--- Input data Enclosed Below ---

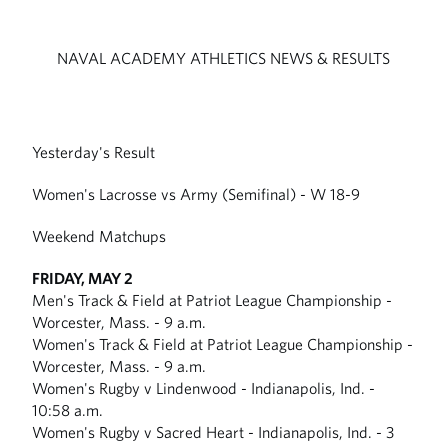
NAVAL ACADEMY ATHLETICS NEWS & RESULTS
Yesterday's Result
Women's Lacrosse vs Army (Semifinal) - W 18-9
Weekend Matchups
FRIDAY, MAY 2
Men's Track & Field at Patriot League Championship -
Worcester, Mass. - 9 a.m.
Women's Track & Field at Patriot League Championship -
Worcester, Mass. - 9 a.m.
Women's Rugby v Lindenwood - Indianapolis, Ind. -
10:58 a.m.
Women's Rugby v Sacred Heart - Indianapolis, Ind. - 3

--- End of Enclosed Input data ---

Every entry above needs to be copied exactly, apart from its pictures.

NAVAL ACADEMY ATHLETICS NEWS & RESULTS
Yesterday's Result
Women's Lacrosse vs Army (Semifinal) - W 18-9
Weekend Matchups
FRIDAY, MAY 2
Men's Track & Field at Patriot League Championship -
Worcester, Mass. - 9 a.m.
Women's Track & Field at Patriot League Championship -
Worcester, Mass. - 9 a.m.
Women's Rugby v Lindenwood - Indianapolis, Ind. -
10:58 a.m.
Women's Rugby v Sacred Heart - Indianapolis, Ind. - 3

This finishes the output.